| EXERCISE BRIEF |
Print the records again, matching each line exactly.

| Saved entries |
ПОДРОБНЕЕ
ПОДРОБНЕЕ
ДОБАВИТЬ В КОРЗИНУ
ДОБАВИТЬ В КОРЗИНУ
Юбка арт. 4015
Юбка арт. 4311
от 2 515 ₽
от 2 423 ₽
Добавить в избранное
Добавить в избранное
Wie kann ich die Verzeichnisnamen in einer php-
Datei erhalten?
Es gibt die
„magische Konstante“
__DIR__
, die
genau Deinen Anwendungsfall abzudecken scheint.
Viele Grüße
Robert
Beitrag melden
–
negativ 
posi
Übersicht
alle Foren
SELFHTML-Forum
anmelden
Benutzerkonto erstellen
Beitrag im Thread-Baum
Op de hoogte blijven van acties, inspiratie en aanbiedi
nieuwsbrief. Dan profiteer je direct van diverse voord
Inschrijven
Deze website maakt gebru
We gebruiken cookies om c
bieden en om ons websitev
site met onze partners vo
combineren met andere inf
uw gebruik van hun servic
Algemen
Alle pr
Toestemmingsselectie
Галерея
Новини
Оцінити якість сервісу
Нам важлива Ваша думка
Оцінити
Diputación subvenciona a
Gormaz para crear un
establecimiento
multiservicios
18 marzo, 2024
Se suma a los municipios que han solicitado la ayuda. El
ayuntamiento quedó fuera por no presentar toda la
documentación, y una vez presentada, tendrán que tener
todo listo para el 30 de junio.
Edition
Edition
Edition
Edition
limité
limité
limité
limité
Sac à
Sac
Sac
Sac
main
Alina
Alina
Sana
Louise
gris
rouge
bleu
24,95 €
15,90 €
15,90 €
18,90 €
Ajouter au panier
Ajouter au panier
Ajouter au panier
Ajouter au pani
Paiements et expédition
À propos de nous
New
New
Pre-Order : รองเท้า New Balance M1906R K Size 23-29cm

| RESPONSE |
ПОДРОБНЕЕ
ПОДРОБНЕЕ
ДОБАВИТЬ В КОРЗИНУ
ДОБАВИТЬ В КОРЗИНУ
Юбка арт. 4015
Юбка арт. 4311
от 2 515 ₽
от 2 423 ₽
Добавить в избранное
Добавить в избранное
Wie kann ich die Verzeichnisnamen in einer php-
Datei erhalten?
Es gibt die
„magische Konstante“
__DIR__
, die
genau Deinen Anwendungsfall abzudecken scheint.
Viele Grüße
Robert
Beitrag melden
–
negativ 
posi
Übersicht
alle Foren
SELFHTML-Forum
anmelden
Benutzerkonto erstellen
Beitrag im Thread-Baum
Op de hoogte blijven van acties, inspiratie en aanbiedi
nieuwsbrief. Dan profiteer je direct van diverse voord
Inschrijven
Deze website maakt gebru
We gebruiken cookies om c
bieden en om ons websitev
site met onze partners vo
combineren met andere inf
uw gebruik van hun servic
Algemen
Alle pr
Toestemmingsselectie
Галерея
Новини
Оцінити якість сервісу
Нам важлива Ваша думка
Оцінити
Diputación subvenciona a
Gormaz para crear un
establecimiento
multiservicios
18 marzo, 2024
Se suma a los municipios que han solicitado la ayuda. El
ayuntamiento quedó fuera por no presentar toda la
documentación, y una vez presentada, tendrán que tener
todo listo para el 30 de junio.
Edition
Edition
Edition
Edition
limité
limité
limité
limité
Sac à
Sac
Sac
Sac
main
Alina
Alina
Sana
Louise
gris
rouge
bleu
24,95 €
15,90 €
15,90 €
18,90 €
Ajouter au panier
Ajouter au panier
Ajouter au panier
Ajouter au pani
Paiements et expédition
À propos de nous
New
New
Pre-Order : รองเท้า New Balance M1906R K Size 23-29cm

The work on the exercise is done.